Solved – Feature selection in GBM

caretfeature selectionmachine learningr

I am using gradient boosting (caret package in R). As far as I understand, the feature selection is already included in this package. However, I slightly misunderstand how it works.

I made 2 experiments: in the first experiment I took 1000 examples for training and 300 examples for cross validation. Then I trained the model with 10 features and the error on the cross validation set was 5%. In the second experiment I added 3 new features (totally, 13), trained the model with 13 features and received the error of 7%. So, the error increased after adding features.

Why does this happen if theoretically most influential features should have been selected by GBM. I expected to receive as maximally 5% error in the second experiment. So, I don't understand why the error increased. Aslo, how can I avoid this negative effect.

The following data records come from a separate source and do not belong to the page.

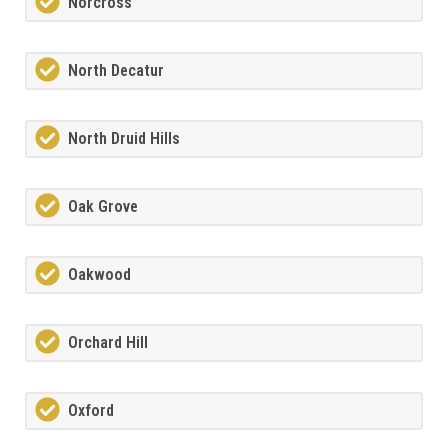
Norcross
North Decatur
North Druid Hills
Oak Grove
Oakwood
Orchard Hill
Oxford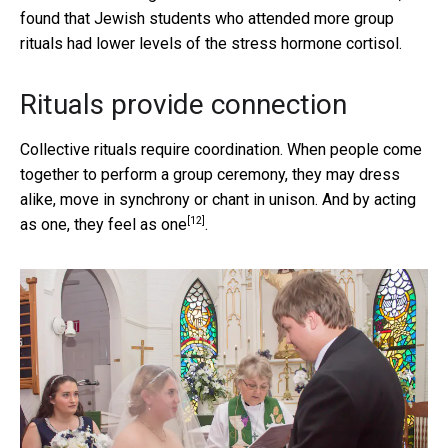
found that Jewish students who attended more group
rituals had lower levels of the stress hormone cortisol.
Rituals provide connection
Collective rituals require coordination. When people come
together to perform a group ceremony, they may dress
alike, move in synchrony or chant in unison. And by acting
[12]
as one,
they feel as one
.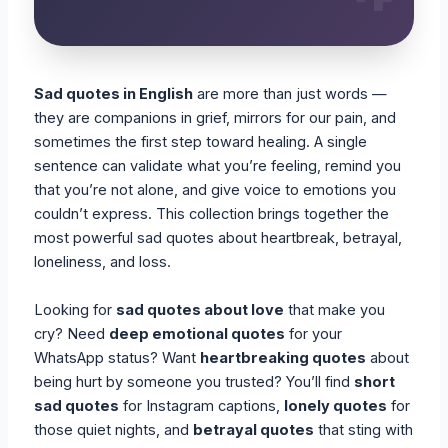
Sad quotes in English
are more than just words —
they are companions in grief, mirrors for our pain, and
sometimes the first step toward healing. A single
sentence can validate what you’re feeling, remind you
that you’re not alone, and give voice to emotions you
couldn’t express. This collection brings together the
most powerful sad quotes about heartbreak, betrayal,
loneliness, and loss.
Looking for
sad quotes about love
that make you
cry? Need
deep emotional quotes
for your
WhatsApp status? Want
heartbreaking quotes
about
being hurt by someone you trusted? You’ll find
short
sad quotes
for Instagram captions,
lonely quotes
for
those quiet nights, and
betrayal quotes
that sting with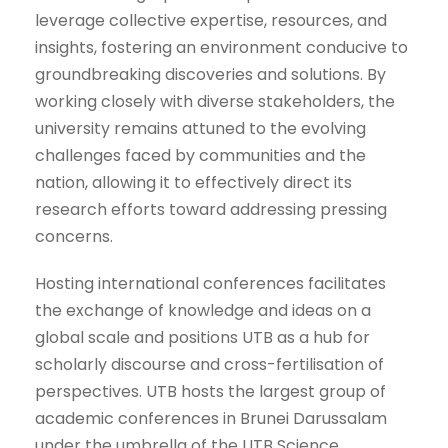
leverage collective expertise, resources, and
insights, fostering an environment conducive to
groundbreaking discoveries and solutions. By
working closely with diverse stakeholders, the
university remains attuned to the evolving
challenges faced by communities and the
nation, allowing it to effectively direct its
research efforts toward addressing pressing
concerns.
Hosting international conferences facilitates
the exchange of knowledge and ideas on a
global scale and positions UTB as a hub for
scholarly discourse and cross-fertilisation of
perspectives. UTB hosts the largest group of
academic conferences in Brunei Darussalam
under the umbrella of the UTB Science,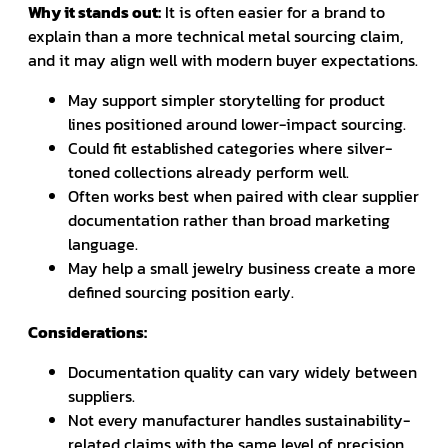
Why it stands out:
It is often easier for a brand to
explain than a more technical metal sourcing claim,
and it may align well with modern buyer expectations.
May support simpler storytelling for product
lines positioned around lower-impact sourcing.
Could fit established categories where silver-
toned collections already perform well.
Often works best when paired with clear supplier
documentation rather than broad marketing
language.
May help a small jewelry business create a more
defined sourcing position early.
Considerations:
Documentation quality can vary widely between
suppliers.
Not every manufacturer handles sustainability-
related claims with the same level of precision.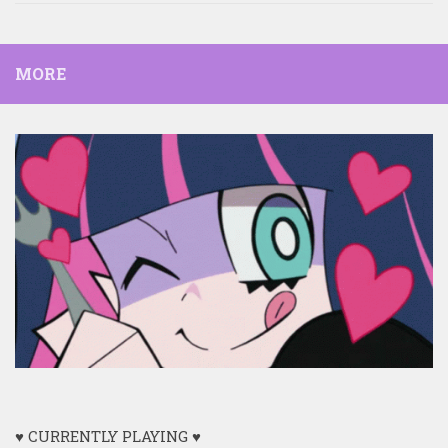
MORE
♥ CURRENTLY PLAYING ♥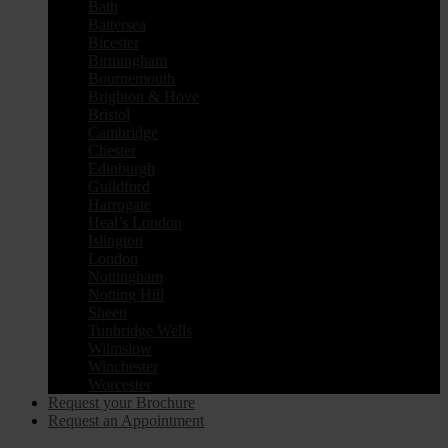
Bath
Battersea
Bicester
Birmingham
Bournemouth
Brighton & Hove
Bristol
Cambridge
Chester
Edinburgh
Guildford
Harrogate
Heal’s London
Islington
London
Nottingham
Notting Hill
Sheen
Tunbridge Wells
Wilmslow
Winchester
Worcester
Request your Brochure
Request an Appointment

Which methods can I use? (some links to R tutorials would be highly appreciated).

Best Answer

A few things:

  • gradient boosting is wrapped by caret. The gbm package implements that model
  • Your error estimates from CV are probably not good since you are doing feature selection outside of resampling. Google '"feature selection" "selection bias"' to see scholarship on this subject.
  • those (incorrect) error estimates might not be the same given the amount of experimental noise in the data.
  • tree ensembles are not perfect. I haven't done the experiment with gbm but with random forests there can be a slight increase in the error rate as you add non-informative predictors. See Fig. 19.1 in Applied Predictive Modeling that shows this effect for a variety of different models.